There are some work-arounds, with various levels of complexity:
Install gfxCardStatus (https://gfx.io) and set it to "i" (integrated graphics only). It will allow your MBP to run on integrated graphics only, bypassing the discrete GPU which has the issues. This may allow your MBP to run normally, although it will have reduced graphics performance when permforming demanding graphics tasks. The alternative is replacing the logic board, which is not cost effective on a machine that old, unless gfx does not resolve the issue and you really want to keep this MBP.

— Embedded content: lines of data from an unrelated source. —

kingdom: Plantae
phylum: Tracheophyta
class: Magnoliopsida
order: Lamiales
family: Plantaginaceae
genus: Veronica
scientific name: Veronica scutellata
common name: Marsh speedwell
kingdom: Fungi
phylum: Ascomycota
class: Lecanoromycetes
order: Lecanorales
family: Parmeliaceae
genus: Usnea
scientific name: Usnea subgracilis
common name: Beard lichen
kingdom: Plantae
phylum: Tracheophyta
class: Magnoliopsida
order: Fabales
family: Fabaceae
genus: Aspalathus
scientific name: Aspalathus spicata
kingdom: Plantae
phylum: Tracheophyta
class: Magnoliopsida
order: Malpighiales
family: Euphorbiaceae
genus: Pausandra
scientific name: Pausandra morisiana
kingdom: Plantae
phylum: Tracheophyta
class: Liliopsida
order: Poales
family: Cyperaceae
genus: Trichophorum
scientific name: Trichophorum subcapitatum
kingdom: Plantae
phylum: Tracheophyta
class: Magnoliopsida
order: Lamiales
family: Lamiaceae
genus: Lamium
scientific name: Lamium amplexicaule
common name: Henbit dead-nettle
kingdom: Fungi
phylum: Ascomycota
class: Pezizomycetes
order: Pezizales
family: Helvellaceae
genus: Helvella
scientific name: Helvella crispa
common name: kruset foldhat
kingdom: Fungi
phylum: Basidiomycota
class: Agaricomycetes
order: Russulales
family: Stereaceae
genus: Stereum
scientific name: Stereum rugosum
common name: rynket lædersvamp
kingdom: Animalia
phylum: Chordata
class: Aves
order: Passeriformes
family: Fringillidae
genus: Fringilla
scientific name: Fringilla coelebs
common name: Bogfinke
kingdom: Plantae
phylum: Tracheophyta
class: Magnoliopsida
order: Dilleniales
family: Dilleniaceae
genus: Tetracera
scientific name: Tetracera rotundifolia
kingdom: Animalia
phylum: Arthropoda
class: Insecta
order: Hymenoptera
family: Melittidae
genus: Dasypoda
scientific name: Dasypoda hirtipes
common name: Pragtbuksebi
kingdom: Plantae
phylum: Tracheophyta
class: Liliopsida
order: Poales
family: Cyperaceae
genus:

There is an acknowledged bug in the current version of Cody Kreiger's Open-Source gfxcardstatus, and the developer has confessed he does not have time to fix it right now.
There is a fork off the main build by steveschow available that seems to fix that problem for current versions of MacOS such as ElCapitan and Sierra. He provides a finished .app for direct download -- you do not have to compile anything.
Also note that if your Mac does not run long enough to allow gfxcardstatus to be added, this is not really practical.
In addition, Steve Schow writes that he has abandoned further development -- because there are better solutions available [for both the 2010 model and 2011 models]. In particular, the use of ArchLinux bootable CD to gain access to and re-write the EFI on the drive, and permanently disable the discrete graphics chip. This page and scroll down past the list to the blog:
Releases · steveschow/gfxCardStatus · GitHub
there are two similar procedure listed. I used the second from MacRumors as it seemed easier. I have made the Arch Linux bootable CD on another Mac, and tried this approach. I now have a perfectly-functioning MacBook Pro late 2011 15-in model with Discrete Graphics disabled. Runs just fine.